Lorna McLaren, SCO Violin
Max was a joy to know. Always smiling, his warmth and generous spirit was palpable and infected those around him. He cared about mankind and the human spirit, and this was reflected in his compositions, whether he was writing for the concert hall or friends. He gave us a fantastic musical legacy, not only as a composer, but also as one of the co-founders of the St Magnus Festival in Orkney. As a member of the SCO, it was a privilege to be part of this.
Alison Green, SCO Bassoon
So many memories of Max. I was lucky enough to take part in two of the Hoy composers' courses in the 90's. One with Alasdair Nicholson and another with Steve Martland. Max was of course on hand with pearls of wisdom about composition techniques to share with the young composers. We used to huddle into the cold church on Hoy to play through the music produced by the composers then we'd all go next door to the youth hostel to eat together.
It was through this course that I met the Rendalls = Jack, Dorothy (An Orkney Wedding depicts their wedding) and their daughter Lucy (Lullabye for Lucy). We used to see Max striding energetically past their house where we were staying to reach his cottage up the hill.
I remember playing Max's cello concerto with Will Conway as soloist in St Magnus Cathedral in Kirkall. It was so atmospheric and it felt like exactly the right place to be playing that concerto.
I remember going to the Ojai Festival in California and playing the newly composed Ojai Festival Overture. I remember talking to Max about the Strathclyde Concertos and asking if he'd thought of composing a concerto for the 2nd players. A twinkle came into his eye and a while after that he composed Strathclyde 9 for the 'Cinderella' instruments as he called them, including me on contra bassoon.
We did a lovely concert for Max in the BBC Proms in 2014 for his 80th birthday and presented him with his SCO tartan waistcoat. He was so delighted and looked so smart.

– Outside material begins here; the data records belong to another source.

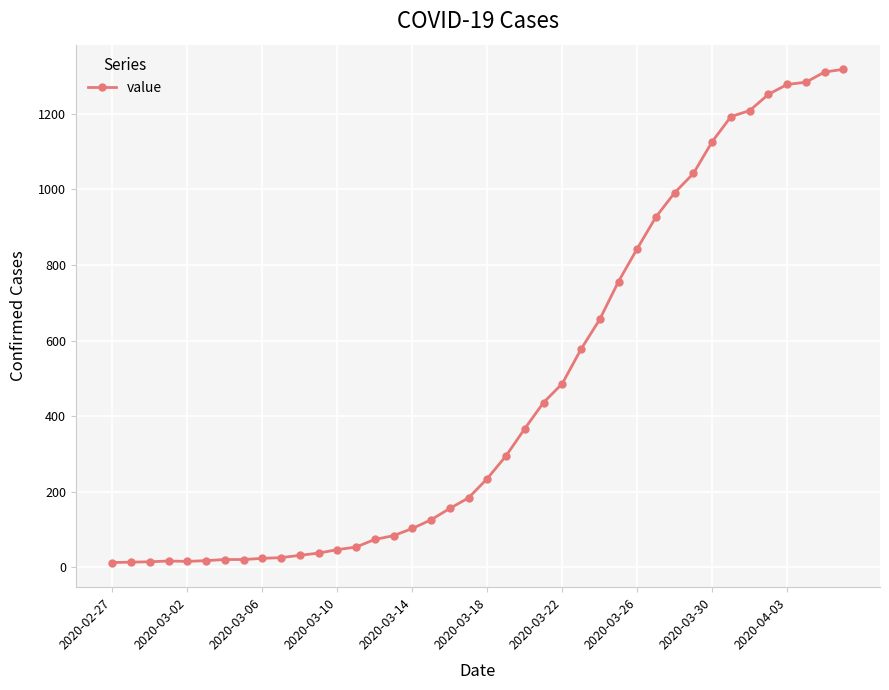

What is the value of the 36th point from the left?

1251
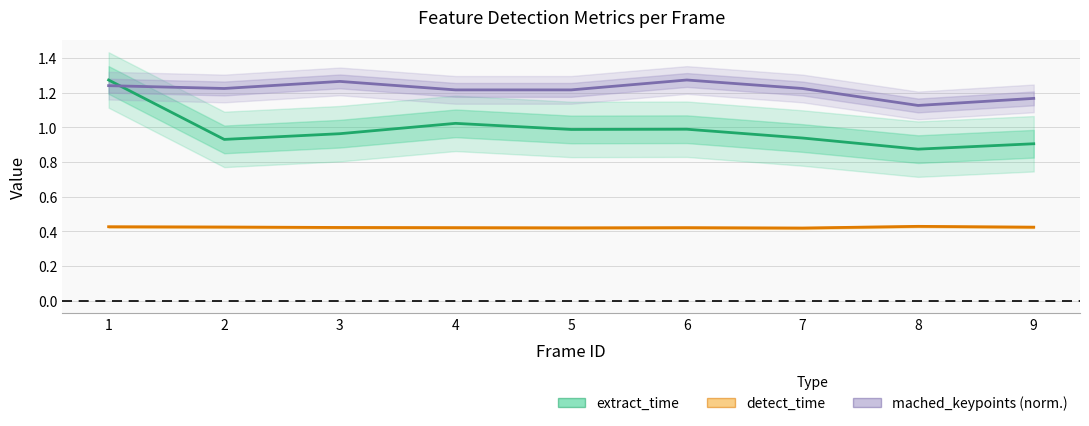

How many interior local valleys does the detect_time series have?

2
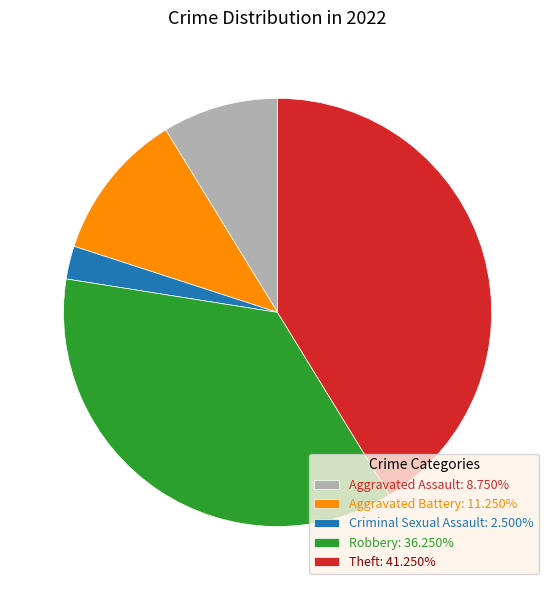

What is the largest slice in the pie chart?

Theft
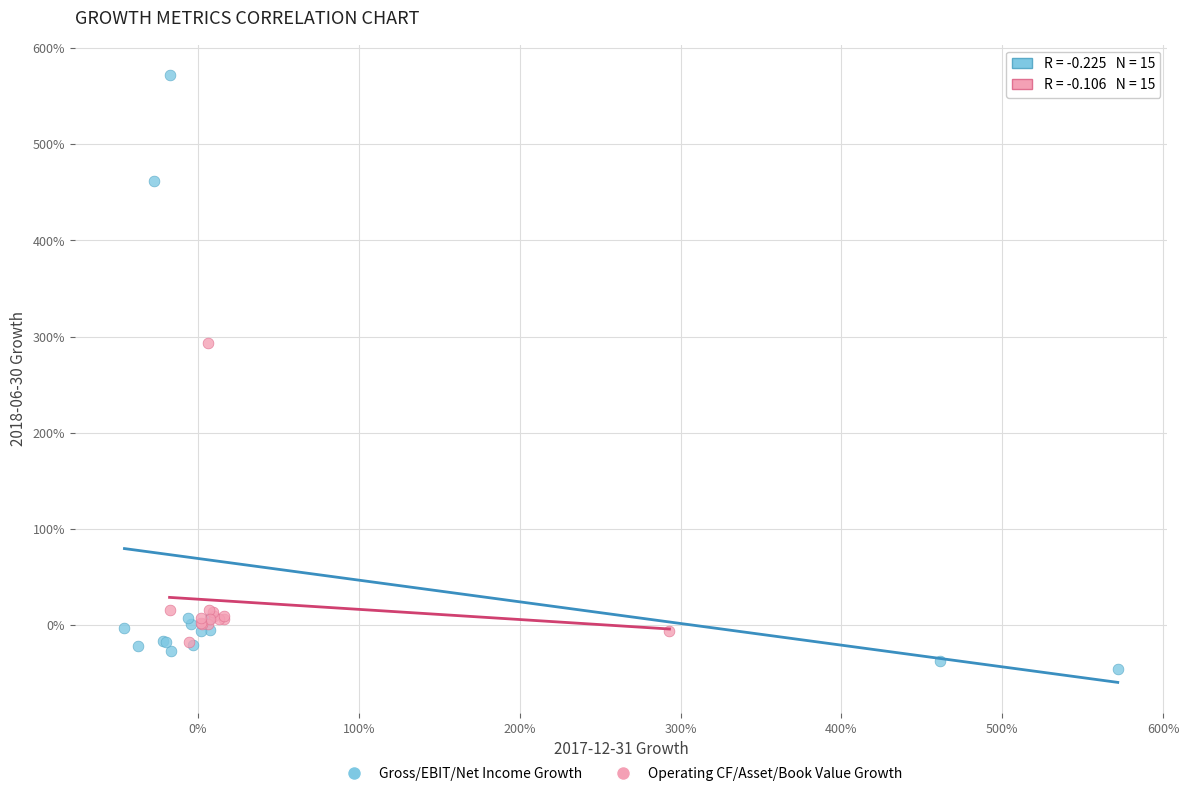

Which series has the largest Y range (max minus min)?

Gross/EBIT/Net Income Growth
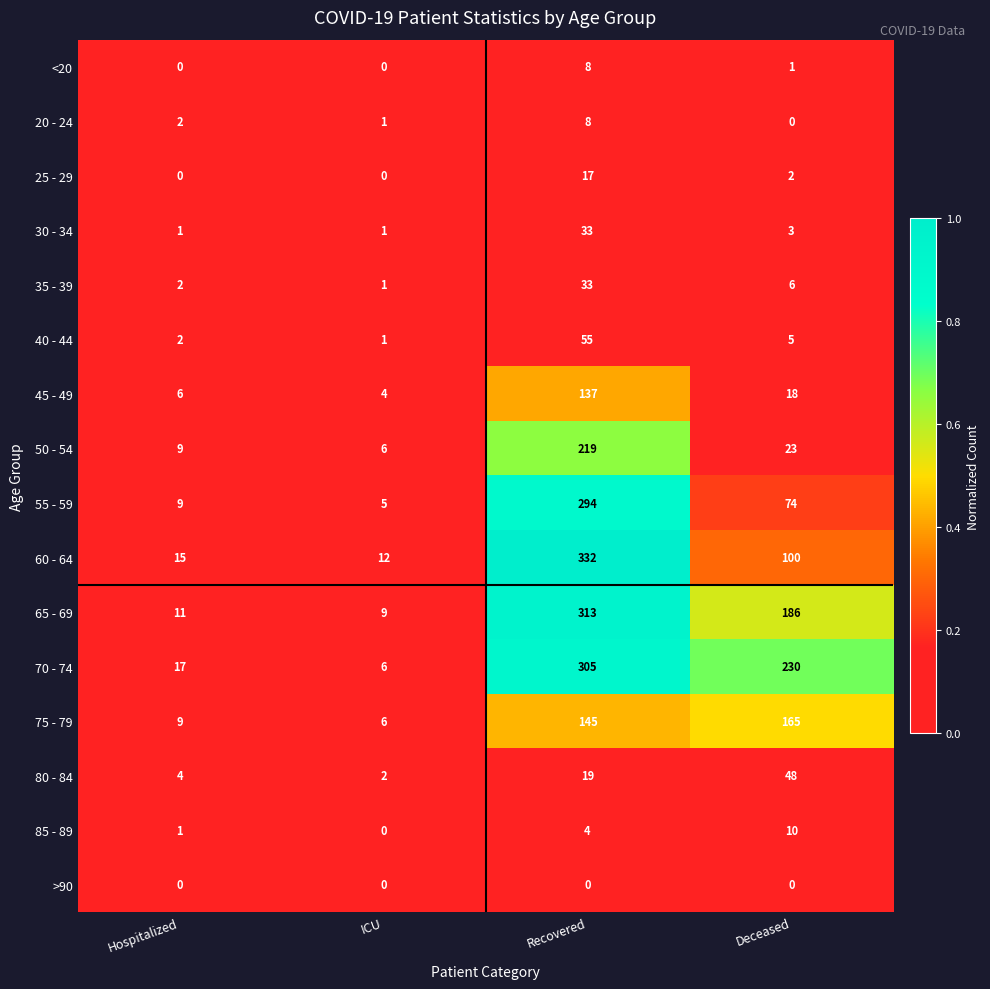

At which category does the chart reach its peak across all series?

Recovered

Adrian Bornet, SCO Double Bass
Max's generosity of spirit and warm smiling welcome are aspects of his character many know. In relation to the interpretation of his music he could also be most generous. We were rehearsing Orkney Wedding for a coming tour, and really indulging ourselves in the developing drunken scene, whooping and all, when in walked Max. It was obvious he was enjoying these excesses but we were concerned at perhaps overdoing things a bit. His generous response was that the music is as a child having left the family home to be out in the world fending for itself.

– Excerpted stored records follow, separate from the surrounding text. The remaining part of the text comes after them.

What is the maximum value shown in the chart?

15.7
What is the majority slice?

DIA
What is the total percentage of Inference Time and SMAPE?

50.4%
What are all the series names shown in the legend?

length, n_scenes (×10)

We worked with him as conductor over many years, with one or two in the orchestra suggesting very politely ways in which he might improve his style. It could be very amusing, and he was ever a ready learner. But nerves on the podium would sometimes clear his mind of things we might require. The following day would see strenuous efforts to repair things. A time signature of 15/16 could be challenging, but when we performed his works with so-called 'good' conductors the ebb and flow of his music, so influenced by sea and landscape, were never as fluid nor convincing.

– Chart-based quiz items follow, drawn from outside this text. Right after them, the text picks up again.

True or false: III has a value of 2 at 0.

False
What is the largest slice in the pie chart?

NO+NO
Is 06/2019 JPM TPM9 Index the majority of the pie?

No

He was reluctant to explain his music in pictorial terms. But there were two occasions I remember well, when we were struggling to find meaning in the dense notation. What exactly was happening, we wanted to know, to help us in the interpretation? Well, he was looking out of his Rackwick cottage window on Hoy, and witnessed a huge shoal of herring thrashing the surface of the water off the bay. Immediately he set to to realise this in notational form, and we had the clue to create a sound world. Another occasion presented us with equally complex ideas. Again the question. He was working in this same cottage during a storm, and for a moment there was a deathly silence. Suddenly a bolt of lightning shot through the room, his hair stood an end and all his recorded material was wiped. The noise was intense; then again the silence before evidence of the storm again intruded. This episode was the inspiration for our questioning.
Through these and many another moment over many years I will always have the fondest of memories.